The first letter concerned HMRC service performance. It called for increased investment in HMRC to develop better digital services. Additionally, it recommends that HMRC should improve customer support until these services can be demonstrated to reduce phone and telephone demand. The full list of recommendations is as follows: 

  • setting up an HMRC taskforce to clear the backlog of correspondence and to keep on top of it;
  • better prioritisation of HMRC resources. ICAEW thinks there may be scope to refocus HMRC resources onto the development of digital services and altering processes that will reduce phone and post demand in the short to medium term. This is particularly the case for digital services for agents. We have provided a list of possibilities to HMRC. As part of this reprioritisation, HMRC may need to stop some activities;
  • greater consideration of the impact of any tax policy changes on HMRC’s effectiveness. This includes, for example, the increase in the number of taxpayers who will need to complete self assessment tax returns because of the freezing and reduction of bands and allowances;
  • bringing about a step change in HMRC’s approach to driving forward improvements, along with greater accountability;
  • ensuring that any tax policy changes adopt a ‘digital first’ position with the aim of reducing the administration burdens placed on HMRC and taxpayers; and
  • radical simplification of the tax system in the longer term so that taxpayers are able to successfully engage with it without needing to seek help from HMRC. 

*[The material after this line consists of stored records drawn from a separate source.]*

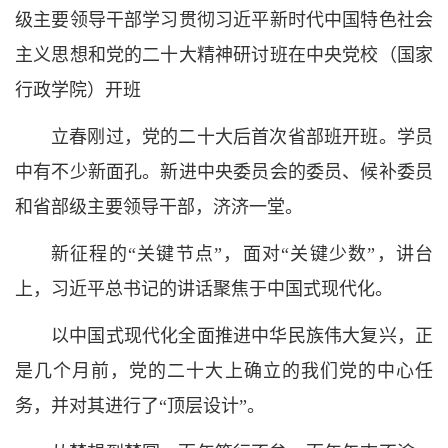
级主要领导干部学习贯彻习近平新时代中国特色社会
主义思想和党的二十大精神研讨班在中央党校（国家
行政学院）开班
立春刚过，党的二十大后首次省部班开班。学员
中有不少新面孔。新进中央委员会的委员、候补委员
和省部级主要领导干部，济济一堂。
新征程的“关键节点”，面对“关键少数”，讲台
上，习近平总书记的讲话聚焦于中国式现代化。
以中国式现代化全面推进中华民族伟大复兴，正
是几个月前，党的二十大上确立的我们党的中心任
务，并对其进行了“顶层设计”。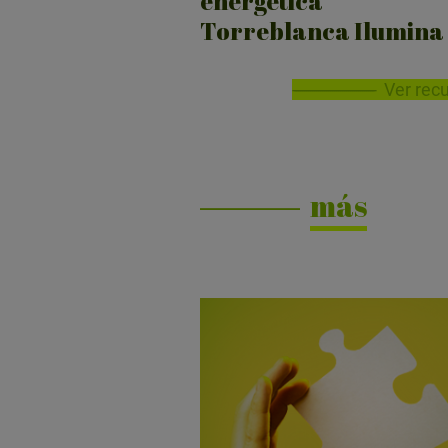
energética
Torreblanca Ilumina
Ver rec
más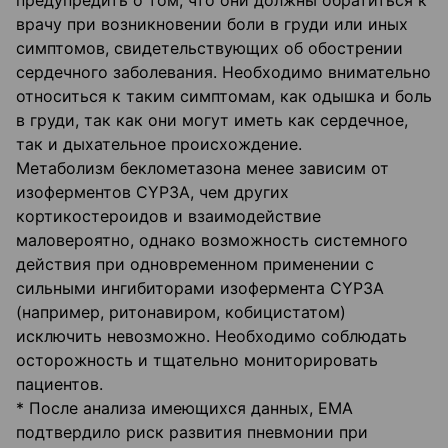
предупредить о том, что они должны обратиться к
врачу при возникновении боли в груди или иных
симптомов, свидетельствующих об обострении
сердечного заболевания. Необходимо внимательно
относиться к таким симптомам, как одышка и боль
в груди, так как они могут иметь как сердечное,
так и дыхательное происхождение.
Метаболизм беклометазона менее зависим от
изоферментов CYP3A, чем других
кортикостероидов и взаимодействие
маловероятно, однако возможность системного
действия при одновременном применении с
сильными ингибиторами изофермента CYP3A
(например, ритонавиром, кобицистатом)
исключить невозможно. Необходимо соблюдать
осторожность и тщательно мониторировать
пациентов.
* После анализа имеющихся данных, ЕМА
подтвердило риск развития пневмонии при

The second letter focused on VAT simplification. It recommends that HM Treasury alter HMRC policy to ensure that import VAT can be recovered by any business importing goods in which it has an ‘economic interest’. This would support businesses that process goods in the UK on behalf of third parties, and UK businesses importing goods on hire, such as heavy plant for infrastructure projects. 

The letter also called for the thresholds for simplified VAT accounting schemes to be reviewed. The cash accounting, annual accounting, and flat rate schemes are designed to reduce the administrative burden for small businesses when they register for VAT. However, these thresholds have not changed for at least 15 years. Given the impact of inflation, more and more small businesses are losing access to these simplified VAT accounting schemes each year.